:: Document section ::

# [SOLVED] GPU



## unkown (Apr 26, 2011)

before i try to overclock my HD7770 what is it that i need to know about overclocking GPU like how much psu do i need and stuff like that i also need a guide i never done this before and i do not want to mess my stuff up


----------



## Tyree (May 10, 2009)

*Re: GPU*

OC'ing increases heat/stress and lends to a shorter component life.
A better GPU is the best way to better graphics.
If you PSU is a good quality 620W unit, you have sufficient power.


----------



## unkown (Apr 26, 2011)

*Re: GPU*

i did not know it will shorter its use thanks tho


----------



## greenbrucelee (Apr 24, 2007)

*Re: GPU*

depends on how many volts you need to add for the overclock you do.

For example my pc is overclocked to 4.5 and requires 1.3v if I overclock to 4.7 then I need 3.8v and if i overclock to 5GHz I need 1.41v. My psu can handle all that but if I had just bought the absolute minimum psu for my system then I would have issues and if I tried any of those for a long period of time I would damage something.


----------



## LMiller7 (Jun 21, 2010)

Remember that overclocking means operating the device outside the operating parameters established by the manufacturer.

All else being equal, the faster a CPU or GPU operates the more power it will require and hotter it will get. To ensure reliable operation after overclocking it is often necessary to increase operating voltage and that further compounds the heat problem. You need to ensure that cooling is adequate or there will be problems.

Overclocking is an experimental process, not just following a few simple steps. No 2 systems will reliably overclock to the same level, even when of identical specifications. You really need to understand the implications before proceeding.


----------



## toothman (Jul 13, 2008)

Temperatures are going to be the most important factor in determining the safety of any overclock. Download CPUID's HWMonitor to monitor max, min, and average temperatures (max will be the one you pay attention to).
CPUID - System & hardware benchmark, monitoring, reporting


To stress test your overclock, use software that will make your GPU run at 100% strength. This does not harm the video card as long as temperatures are safe. I recommend keeping your max temps below 90°C.

FurMark is the software I use to stress test my video card.
FurMark: VGA Stress Test, Graphics Card and GPU Stability Test, Burn-in Test, OpenGL Benchmark and GPU Temperature | oZone3D.Net


As Tyree stated above, the best method for improved graphics is an upgraded video card. Overclocking will not cause any dramatic changes.


----------

:::

__Apply what you read__
A) Translate this sentence from the overclocking thread into Spanish: "Remember that overclocking means operating the device outside the operating parameters established by the manufacturer."
B) According to the overclocking thread, why must cooling be adequate after overclocking? Answer in one to three sentences.
The data on this page comes from a source separate from the thread.

:: Data under study ::

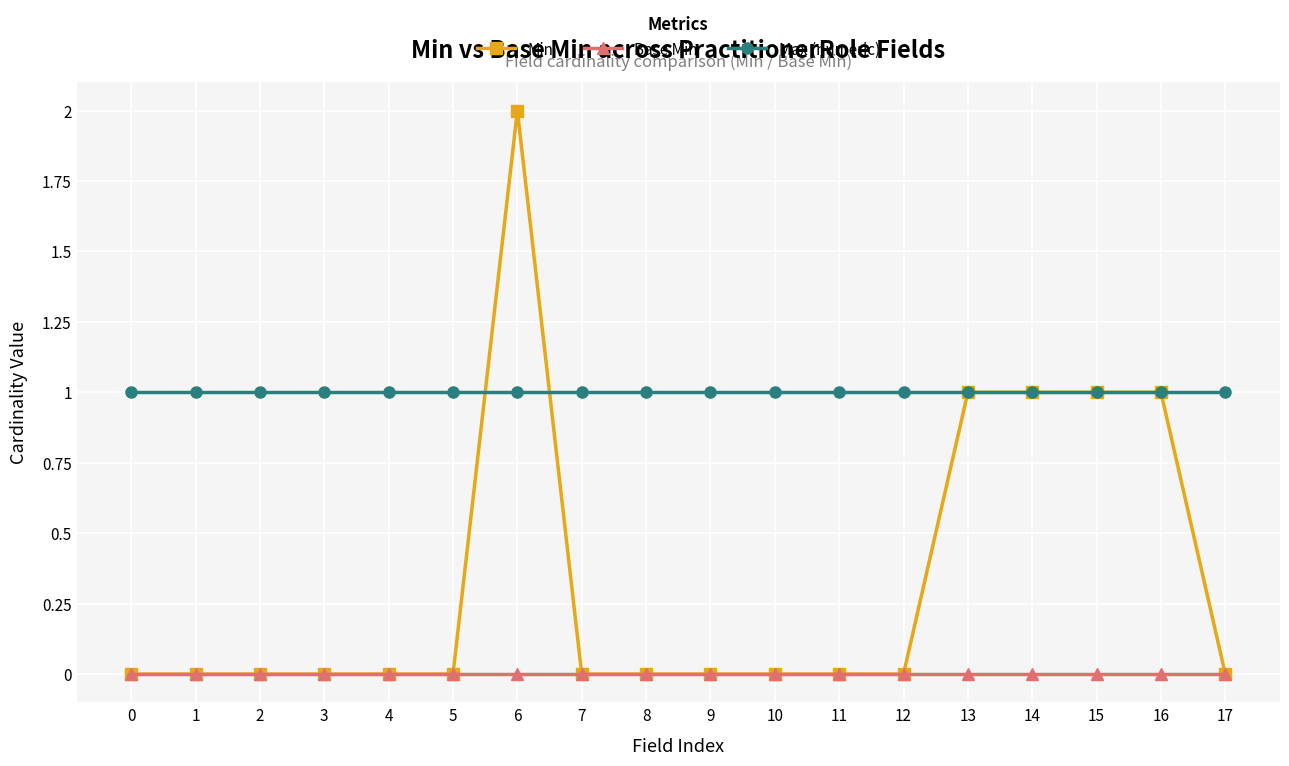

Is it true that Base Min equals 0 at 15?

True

:::
:: Data under study ::

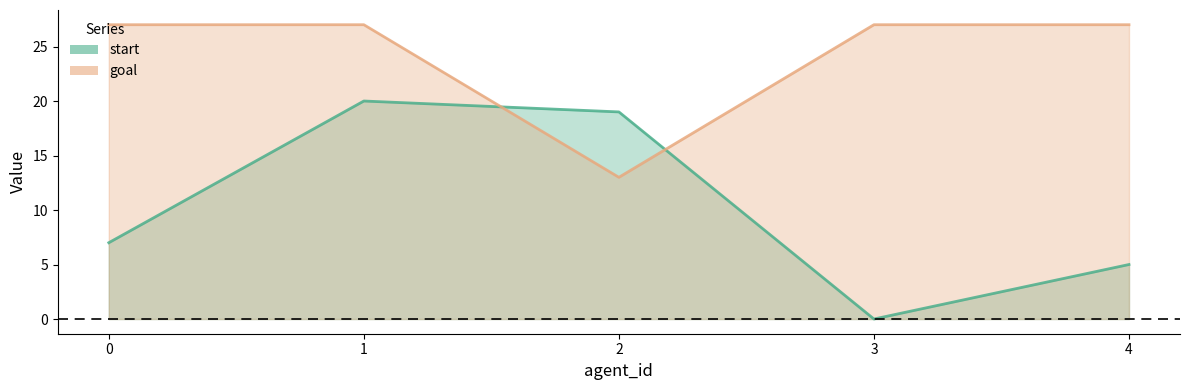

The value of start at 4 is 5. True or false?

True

:::

__Expected outputs__
A) Recuerde que hacer overclocking significa operar el dispositivo fuera de los parámetros de funcionamiento establecidos por el fabricante.

B) A CPU or GPU that runs faster needs more power and gets hotter. Reliable operation after overclocking often requires a higher operating voltage, which adds even more heat. Without adequate cooling, problems will follow.